Il y a encore très récemment, les dark data n’étaient pas vraiment prises au sérieux au sein de la plupart des entreprises.

Pourquoi ?

  • Parce que cela impacte les flux de travail.
  • Parce qu’on résiste souvent aux changements structurels : de nouveaux outils, de nouvelles tâches, de nouvelles priorités…
  • Parce que c’est difficile d’expliquer à un directeur ou à une équipe la nature des dark data s’ils n’en ont jamais entendu parler auparavant.

Mais cette conversation est cruciale.

Pour ne pas vous laisser distancer par la concurrence, vous devez passer à l’action, identifier où se trouvent ces données cachées, leur nature et leur utilité pour votre entreprise.
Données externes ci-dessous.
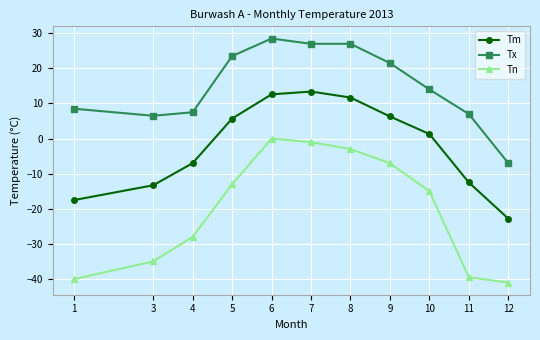

Reading right to left, what are all the values shown in this chart?

Tm: 12=-22.8	11=-12.5	10=1.3	9=6.3	8=11.7	7=13.4	6=12.6	5=5.7	4=-7.0	3=-13.3	1=-17.5
Tx: 12=-7.0	11=7.0	10=14.0	9=21.5	8=27.0	7=27.0	6=28.5	5=23.5	4=7.5	3=6.5	1=8.5
Tn: 12=-41.0	11=-39.5	10=-15.0	9=-7.0	8=-3.0	7=-1.0	6=0.0	5=-13.0	4=-28.0	3=-35.0	1=-40.0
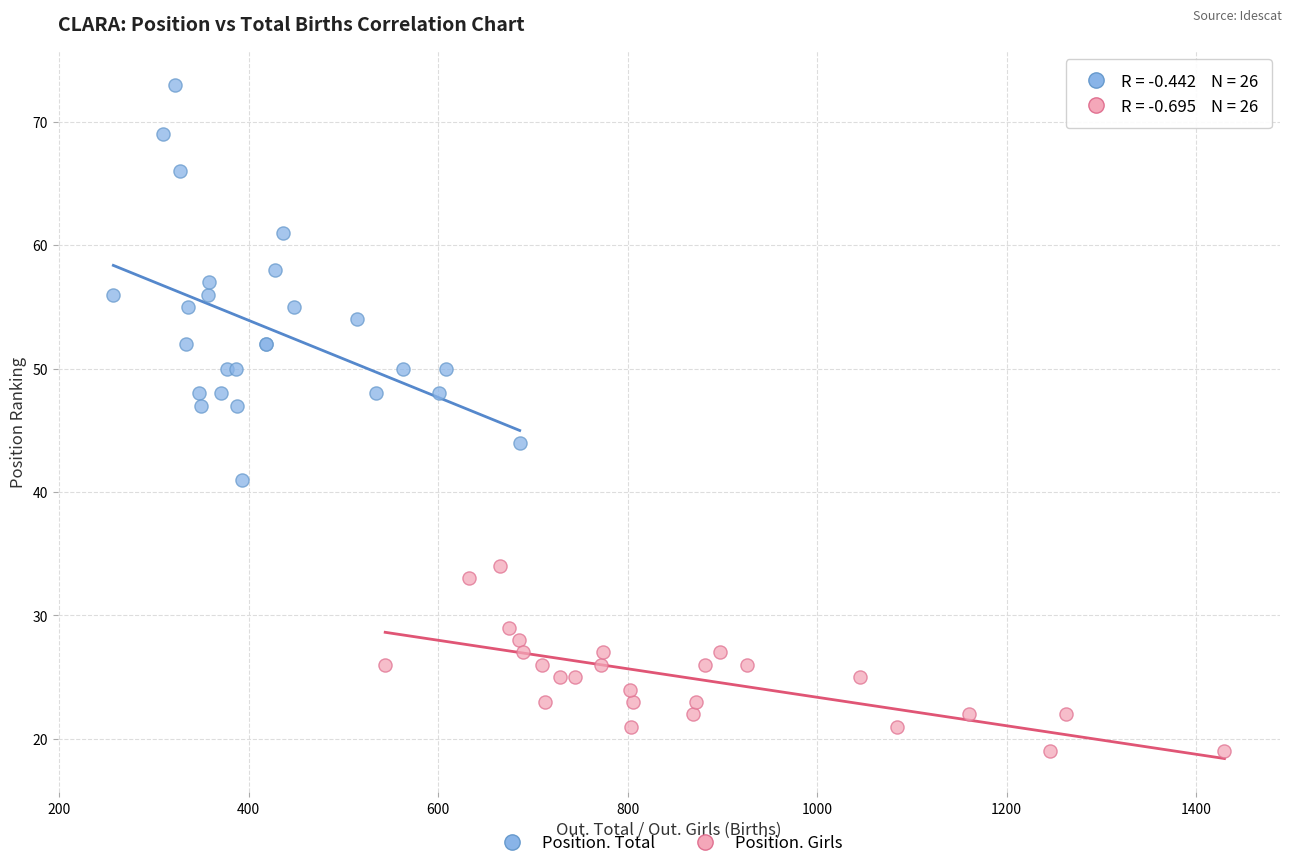

Which series reaches the maximum Y coordinate?

Position. Total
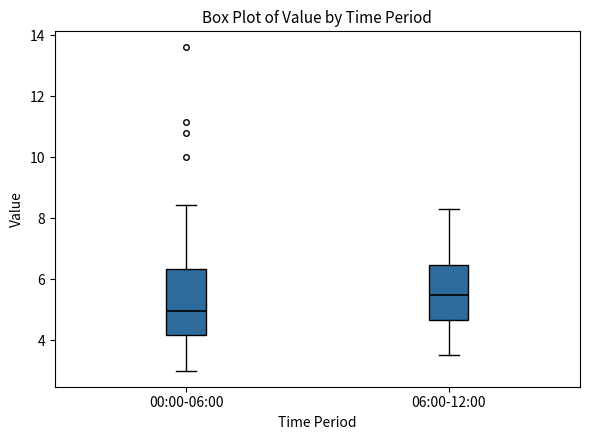

Which box's median line is the lowest?

00:00-06:00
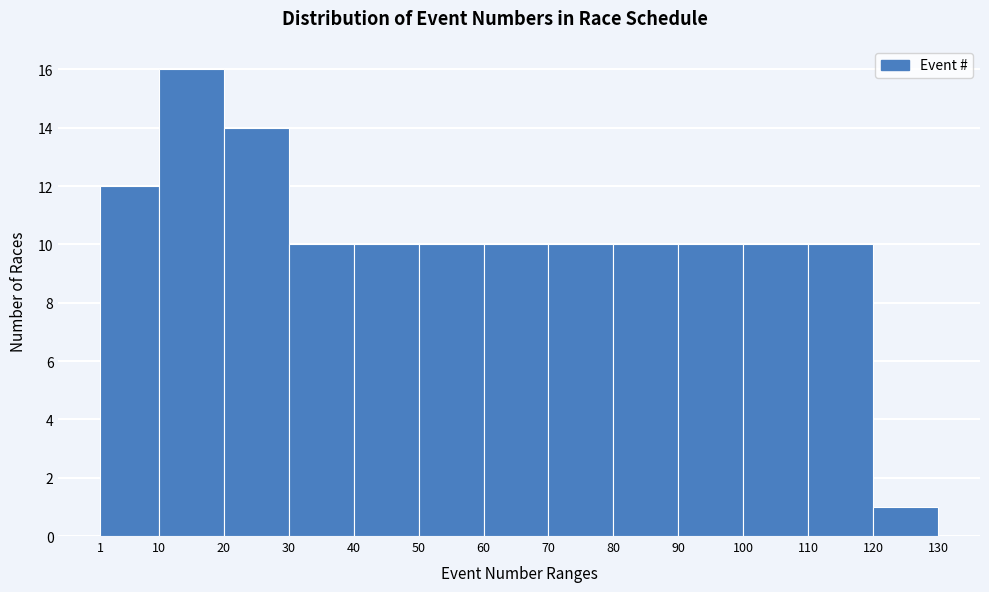

How tall is the bar that spans 30 to 40 on the x-axis? The values are not printed on the chart, so give them approximately, as read against the axis.

10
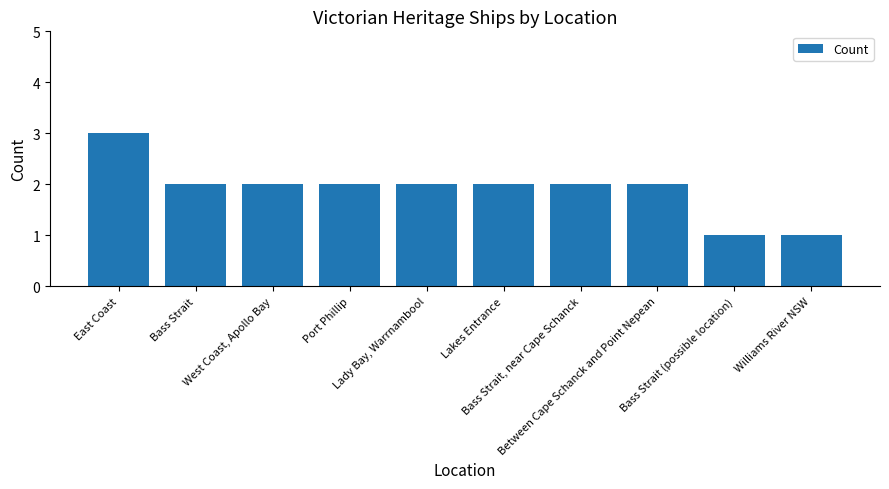

What is the sum of all values?

19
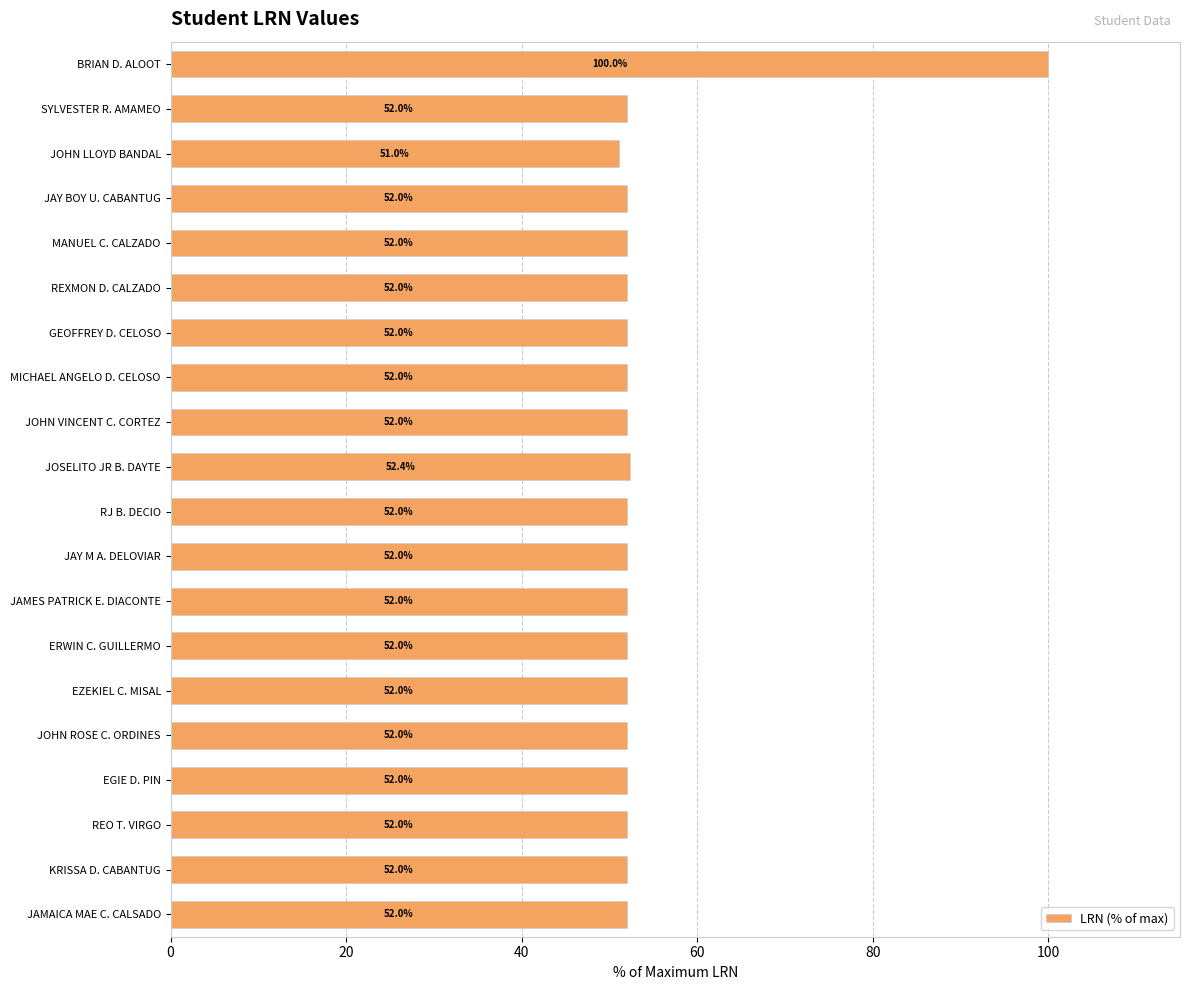

What is the difference between the maximum and second lowest values?

48.0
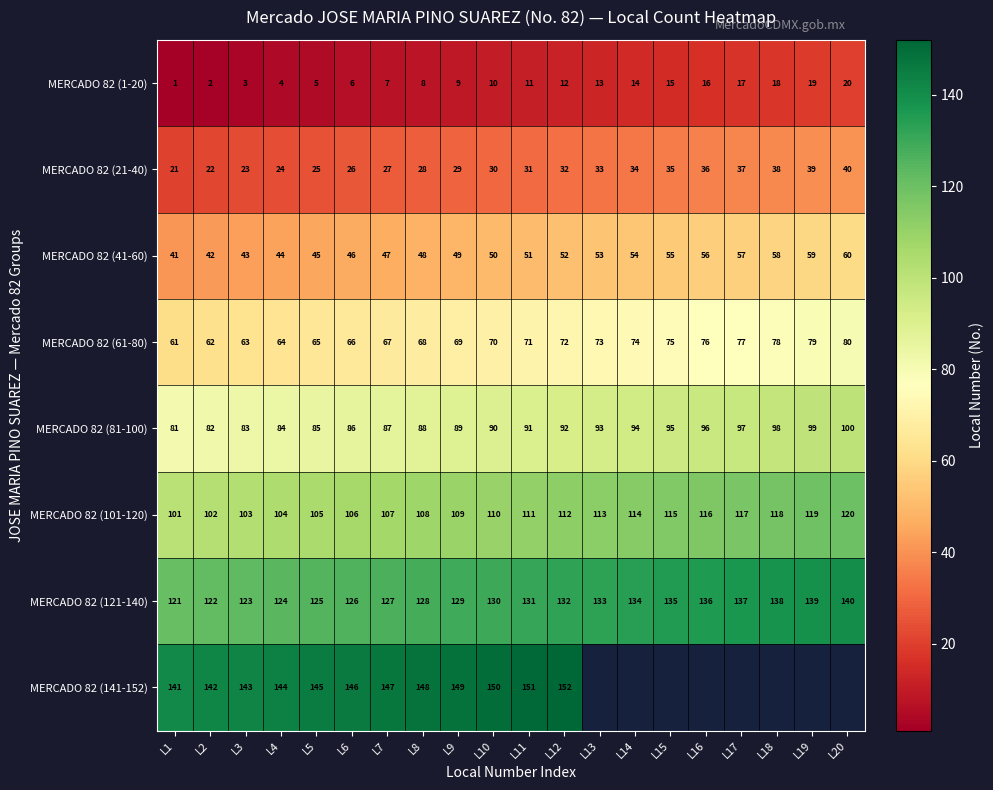

True or false: MERCADO 82 (101-120) has a value of 40.2 at L3.

False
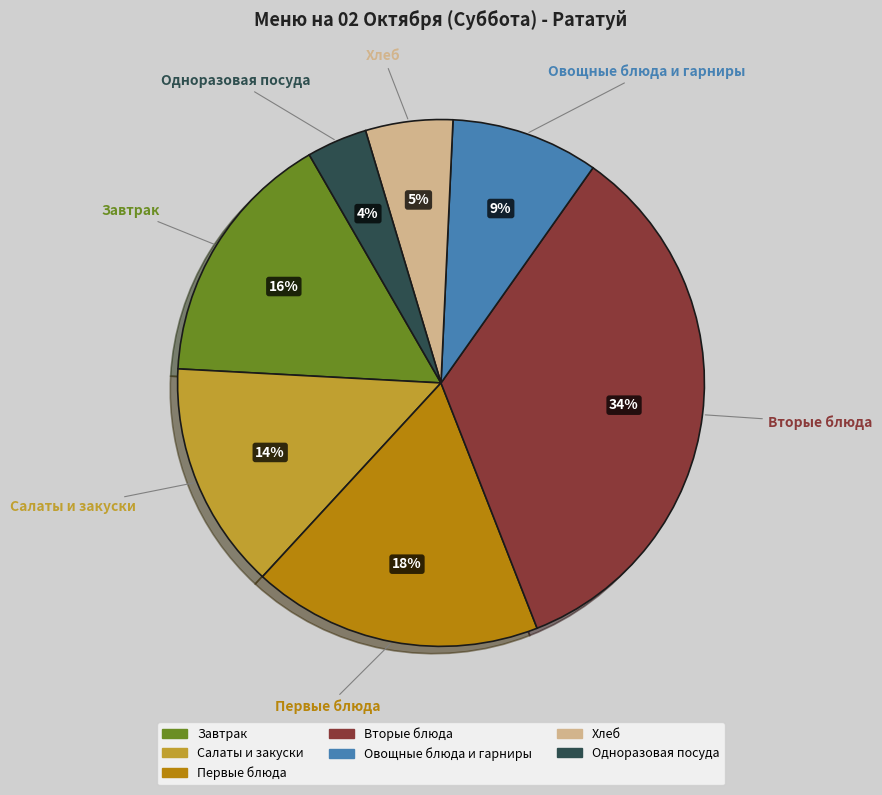

To the nearest percent, what is the average slice percentage?

14%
Si vous ne faites rien, vos dark data surchargeront vos employés et alourdiront vos processus, ce qui impacte l’efficacité et la durée de vie de l’entreprise.

Par où une PME peut-elle commencer à gérer ses dark
data ?

Les dark data sont invisibles et vous avez probablement oublié où elles se dissimulent. Il faut donc commencer par identifier leur localisation au sein de votre structure.

Pour ce faire, vous avez besoin des bons outils.

Appuyez-vous sur des solutions d’analyse et d’informatique décisionnelle pour localiser les dépôts de données cachées, augmenter la visibilité de l’information au sein de l’organisation et les transformer en outils applicables.

Ces logiciels proposent de nombreux avantages : visualisation des données, reporting, exploitation et stockage.

Cependant, les outils ne suffisent pas. Il est crucial d’agir et d’adapter la stratégie de l’entreprise :

1) Archiver des données “au cas où” n’est plus réaliste. Les données doivent être saisies en considérant leur utilité et leur durée de vie au sein de votre entreprise.

Une donnée n’est pas un quidam indéfini dans une foule, mais un individu à part. Une donnée est un élément qui requiert d’être nommé, suivi et traité correctement.

2) La gestion des données doit devenir une priorité. Les informations sont plus importantes que jamais. La façon dont les entreprises gèrent leurs données peut changer la donne et vous aider à vous distinguer de la concurrence.

Les PME ont l’avantage de pouvoir s’adapter plus rapidement que les entreprises de grande taille et doivent en tirer parti.